Task details: Reproduce word for word the stretch of the memorandum below from "SHORT ANSWER" through "informed legal advice.".

──────── Document text ────────

MEMORANDUM
TO: Monica Hill, Hill & LaFlame
FROM: Parth Kalaria, Hill & LaFlame
DATE: November 21, 2018
SUBJECT: Third-Party Agent of Attorney on Emails and Waiver of Attorney-Client Privilege
QUESTION PRESENTED
Under New York Law, are the documents challenged by Eric Bronkman’s counsel, Bernard Gilfile, protected by the attorney-client privilege? Additionally, does including Raviga Political Consultants, a third-party agent of attorney, on the emails waive attorney-client privilege?
SHORT ANSWER
Most likely no. The documents challenged by Gilfile are not protected by the attorney-client privilege as privilege is waived in this case. Using the standard two-prong test to evaluate the third-party agency exception to waiver of attorney-client privilege, for which both prongs must be satisfied, there appears to be a reasonable expectation of confidentiality under the circumstances, however the disclosure to the third party appears to not be necessary for the client to obtain informed legal advice.

──────── Available data ────────

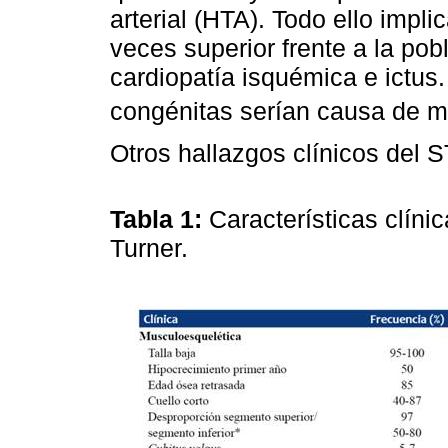
arterial (HTA). Todo ello impl
veces superior frente a la pob
cardiopatía isquémica e ictus.
congénitas serían causa de m
Otros hallazgos clínicos del 
Tabla 1:
Características clíni
Turner.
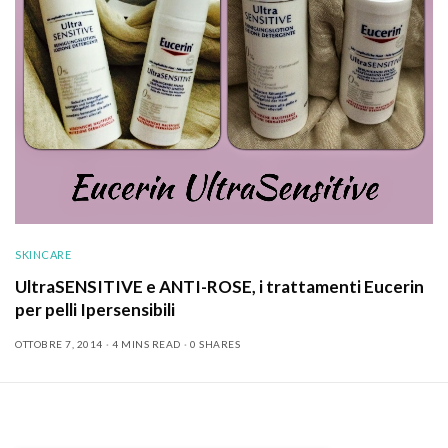
SKINCARE
UltraSENSITIVE e ANTI-ROSE, i trattamenti Eucerin
per pelli Ipersensibili
OTTOBRE 7, 2014
4 MINS READ
0 SHARES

────────

Solution for this exercise:
SHORT ANSWER
Most likely no. The documents challenged by Gilfile are not protected by the attorney-client privilege as privilege is waived in this case. Using the standard two-prong test to evaluate the third-party agency exception to waiver of attorney-client privilege, for which both prongs must be satisfied, there appears to be a reasonable expectation of confidentiality under the circumstances, however the disclosure to the third party appears to not be necessary for the client to obtain informed legal advice.